Prenons le temps de lire le DEC : il nous permettra d’entrer dans la dynamique du parcours synodal, si nous étions jusqu’ici restés à l’écart. Et si nous y étions déjà engagés, il nous permettra de vérifier non seulement l’honnêteté intellectuelle de la démarche entreprise, mais surtout d’envisager avec plus d’acuité les points de progression, là où nous sommes certes, mais dans l’horizon de la catholicité du peuple de Dieu. Car l’enjeu n’est pas d’abord « l’avenir de l’Église » qui reste dans les mains de Dieu, mais une Église plus authentiquement synodale en vue d’une annonce inculturée de l’Évangile, dès aujourd’hui.

[1Au terme de la session de travail pour l’élaboration du Document pour l’étape continentale [DEC], le dimanche 2 octobre, le pape a encore fait ce lien en évoquant la création du Synode des Évêques par le pape Paul VI dans sa brève allocution inédite à l’adresse du Secrétariat général du Synode des Évêques [SGS], du Conseil ordinaire du Synode et des experts réunis pour ce travail de discernement communautaire et de rédaction collective.

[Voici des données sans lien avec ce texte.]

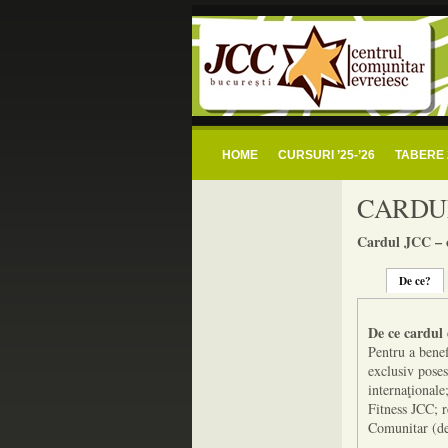
centrul comunitar
jcc bucuresti – centrul comunitar evreiesc s
HOME
CURSURI ’25-’26
TABERE 
CARDU
Cardul JCC – c
De ce?
De ce cardu
Pentru a benef
exclusiv poses
internaţional
Fitness JCC; r
Comunitar (de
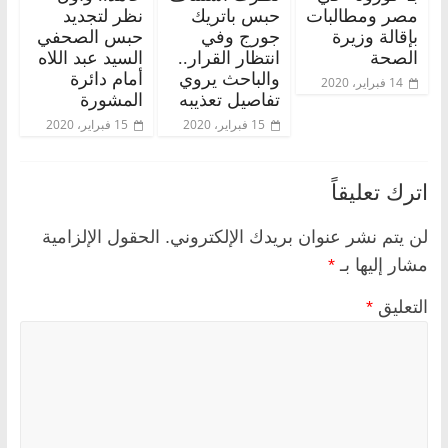
مصر ومطالبات
حبس باتريك
نظر لتجديد
بإقالة وزيرة
جورج وفي
حبس الصحفي
الصحة
انتظار القرار..
السيد عبد اللاه
والباحث يروي
أمام دائرة
14 فبراير، 2020
تفاصيل تعذيبه
المشورة
15 فبراير، 2020
15 فبراير، 2020
اترك تعليقاً
لن يتم نشر عنوان بريدك الإلكتروني.
الحقول الإلزامية
مشار إليها بـ
*
التعليق
*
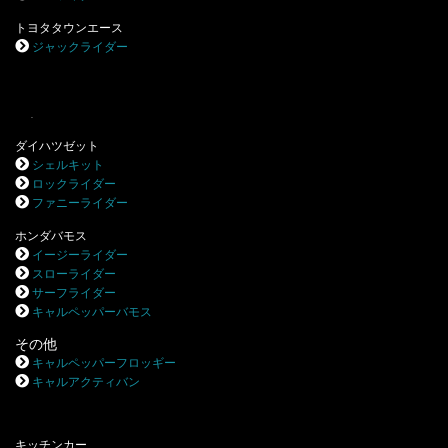
トヨタタウンエース
ジャックライダー
.
ダイハツゼット
シェルキット
ロックライダー
ファニーライダー
ホンダバモス
イージーライダー
スローライダー
サーフライダー
キャルペッパーバモス
その他
キャルペッパーフロッギー
キャルアクティバン
キッチンカー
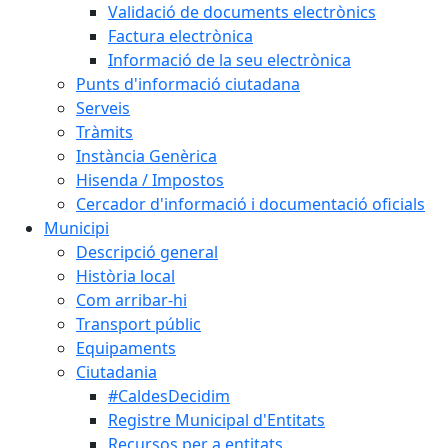
Validació de documents electrònics
Factura electrònica
Informació de la seu electrònica
Punts d'informació ciutadana
Serveis
Tràmits
Instància Genèrica
Hisenda / Impostos
Cercador d'informació i documentació oficials
Municipi
Descripció general
Història local
Com arribar-hi
Transport públic
Equipaments
Ciutadania
#CaldesDecidim
Registre Municipal d'Entitats
Recursos per a entitats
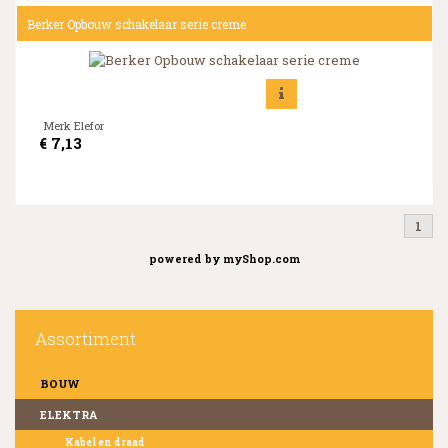
Berker Opbouw schakelaar serie creme
Merk Elefor
€
7,13
1
powered by
myShop.com
Assortiment
BOUW
ELEKTRA
Kabel en draad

[2L’observateur attentif constatera que depuis le printemps le SGS omet de préciser « des évêques ». À ma connaissance, ce changement d’appellation n’a pas été entériné par un document officiel du pape.

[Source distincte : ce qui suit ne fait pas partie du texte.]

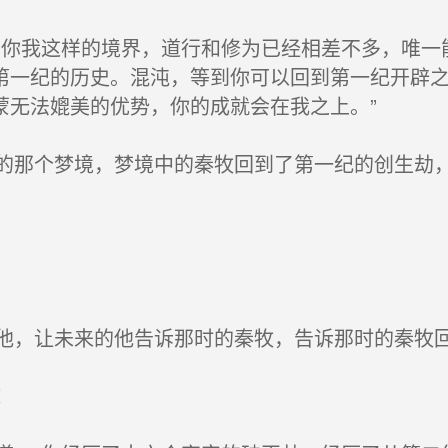
你我这样的境界，道行和修为已经相差不多，唯一
第一纪的历史。混沌，等到你可以回到第一纪开辟
蒙无法媲美的优势，你的成就会在我之上。”
那个梦境，梦境中的秦牧回到了第一纪的创生劫，
，让未来的他告诉那时的秦牧，告诉那时的秦牧
！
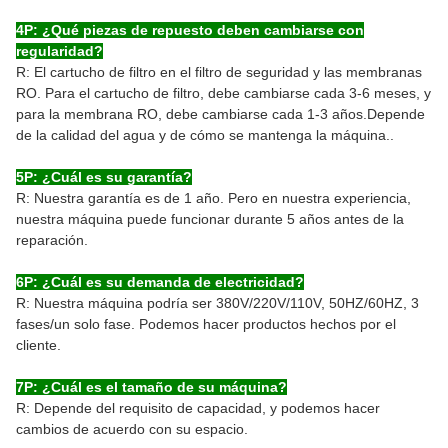
4P: ¿Qué piezas de repuesto deben cambiarse con
regularidad?
R: El cartucho de filtro en el filtro de seguridad y las membranas
RO. Para el cartucho de filtro, debe cambiarse cada 3-6 meses, y
para la membrana RO, debe cambiarse cada 1-3 años.Depende
de la calidad del agua y de cómo se mantenga la máquina..
5P: ¿Cuál es su garantía?
R: Nuestra garantía es de 1 año. Pero en nuestra experiencia,
nuestra máquina puede funcionar durante 5 años antes de la
reparación.
6P: ¿Cuál es su demanda de electricidad?
R: Nuestra máquina podría ser 380V/220V/110V, 50HZ/60HZ, 3
fases/un solo fase. Podemos hacer productos hechos por el
cliente.
7P: ¿Cuál es el tamaño de su máquina?
R: Depende del requisito de capacidad, y podemos hacer
cambios de acuerdo con su espacio.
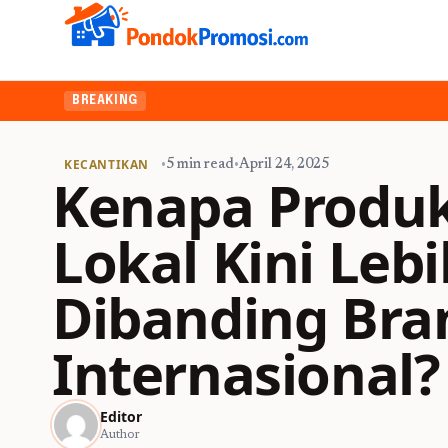
BREAKING
KECANTIKAN
•
5 min read
•
April 24, 2025
Kenapa Produk
Lokal Kini Leb
Dibanding Bra
Internasional?
Editor
Author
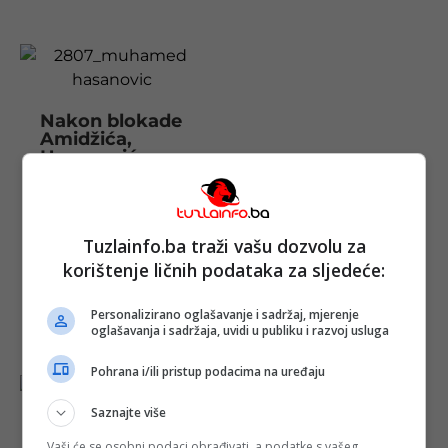
Nakon blokade
Amidžića,
Hasanović
potpisao
prijenos novca
CIK-u za
izborne
Tuzlainfo.ba traži vašu dozvolu za
tehnologije
Objavljeno:
26.
korištenje ličnih podataka za sljedeće:
02. 2026.
Opširnije
Personalizirano oglašavanje i sadržaj, mjerenje
oglašavanja i sadržaja, uvidi u publiku i razvoj usluga
Pohrana i/ili pristup podacima na uređaju
Saznajte više
Vaši će se osobni podaci obrađivati, a podatke s vašeg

[3Pour mémoire, ces « pôles thématiques » étaient les suivants : 1. Les compagnons de voyage ; 2. Écouter ; 3. Prendre la parole ; 4. Célébrer ; 5. Coresponsables dans la mission ; 6. Dialoguer dans l’Église et dans la société ; 7. Avec les autres confessions chrétiennes ; 8. Autorité et participation ; 9. Discerner et décider ; 10. Se former à la synodalité.

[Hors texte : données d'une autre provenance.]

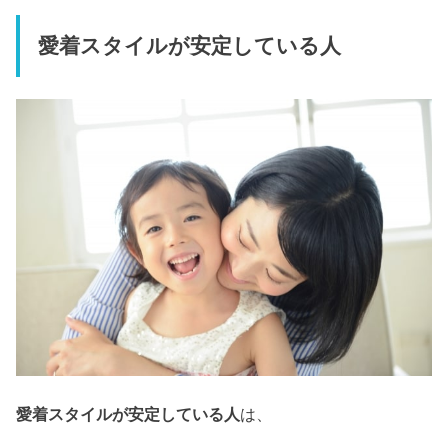
愛着スタイルが安定している人
愛着スタイルが安定している人
は、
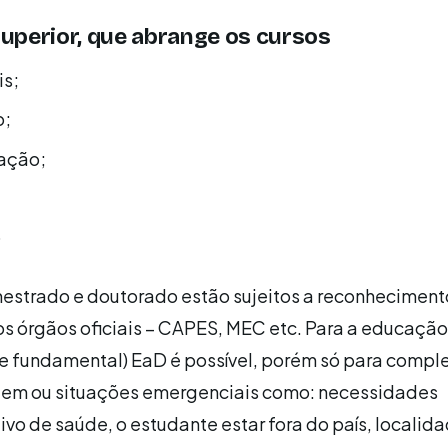
uperior, que abrange os cursos
s;
o;
ação;
o
mestrado e doutorado estão sujeitos a reconheciment
s órgãos oficiais – CAPES, MEC etc. Para a educação
 e fundamental) EaD é possível, porém só para comp
em ou situações emergenciais como: necessidades
ivo de saúde, o estudante estar fora do país, localid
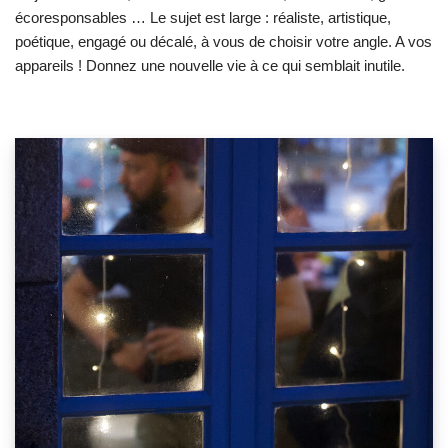
écoresponsables … Le sujet est large : réaliste, artistique,
poétique, engagé ou décalé, à vous de choisir votre angle. A vos
appareils ! Donnez une nouvelle vie à ce qui semblait inutile.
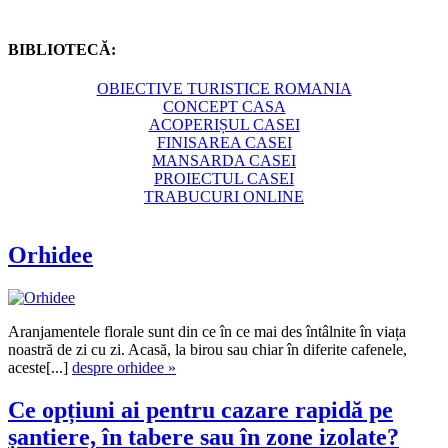
BIBLIOTECĂ:
OBIECTIVE TURISTICE ROMANIA
CONCEPT CASA
ACOPERIȘUL CASEI
FINISAREA CASEI
MANSARDA CASEI
PROIECTUL CASEI
TRABUCURI ONLINE
Orhidee
Aranjamentele florale sunt din ce în ce mai des întâlnite în viața
noastră de zi cu zi. Acasă, la birou sau chiar în diferite cafenele,
aceste[...]
despre orhidee »
Ce opțiuni ai pentru cazare rapidă pe
șantiere, în tabere sau în zone izolate?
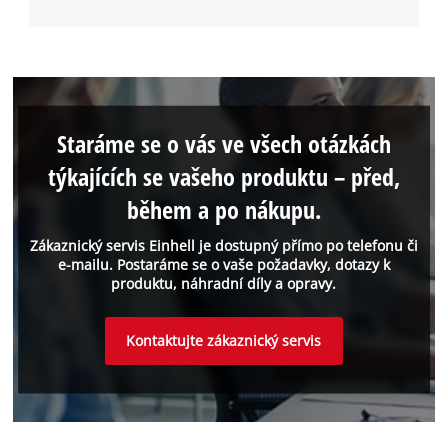
Staráme se o vás ve všech otázkách
týkajících se vašeho produktu – před,
během a po nákupu.
Zákaznický servis Einhell je dostupný přímo po telefonu či
e-mailu. Postaráme se o vaše požadavky, dotazy k
produktu, náhradní díly a opravy.
Kontaktujte zákaznický servis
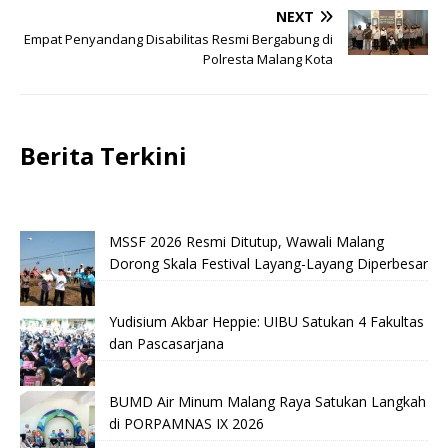
NEXT
Empat Penyandang Disabilitas Resmi Bergabung di
Polresta Malang Kota
Berita Terkini
MSSF 2026 Resmi Ditutup, Wawali Malang
Dorong Skala Festival Layang-Layang Diperbesar
Yudisium Akbar Heppie: UIBU Satukan 4 Fakultas
dan Pascasarjana
BUMD Air Minum Malang Raya Satukan Langkah
di PORPAMNAS IX 2026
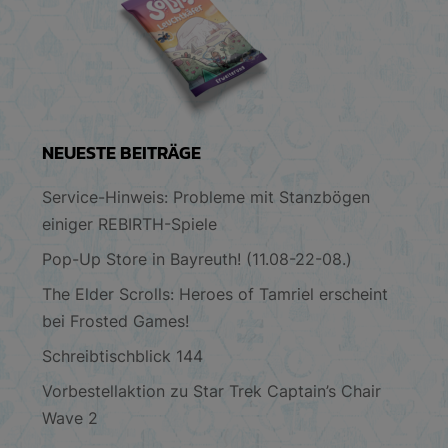
NEUESTE BEITRÄGE
Service-Hinweis: Probleme mit Stanzbögen
einiger REBIRTH-Spiele
Pop-Up Store in Bayreuth! (11.08-22-08.)
The Elder Scrolls: Heroes of Tamriel erscheint
bei Frosted Games!
Schreibtischblick 144
Vorbestellaktion zu Star Trek Captain’s Chair
Wave 2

[4Pape François, Discours à l’occasion du 50e anniversaire de la création du Synode des Évêques, 17 octobre 2017. Consultable en ligne.

[5Pour le double Synode sur la famille, il y eut pour la première fois une consultation « ouverte », que l’on pourrait cependant caractériser a posteriori d’« artisanale » ; mais c’est surtout pour le Synode des Jeunes de 2018 que l’on voulut procéder d’une manière plus rigoureuse. La méthodologie ne fut cependant pas encore tout à fait au point !

[6Le DEC préfère l’expression « Église locale » qui est ambivalente puisqu’elle peut désigner un diocèse mais aussi l’Église sur le plan d’une nation ou d’une région alors que l’expression exacte et rigoureuse est celle d’Église particulière dans la diversité de ses figures (cf. c. 368).

[7L’équipe synodale veillera à suivre la méthode de la « conversation spirituelle » préconisée dès le début du processus et pour tous les niveaux de son déroulement (cf. DEC n° 109, 4°) et qui, pour mémoire, comporte ces trois phases : la prise de parole de chaque participant, la résonance de l’écoute des autres et le discernement des fruits par le groupe (cf. Vademecum, annexe B, n° 8).

[8La Constitution Apostolique EC de 2018 prévoit ces trois phases « préparation-célébration-réalisation », n° 8 du préambule, et art 4 et 5-21.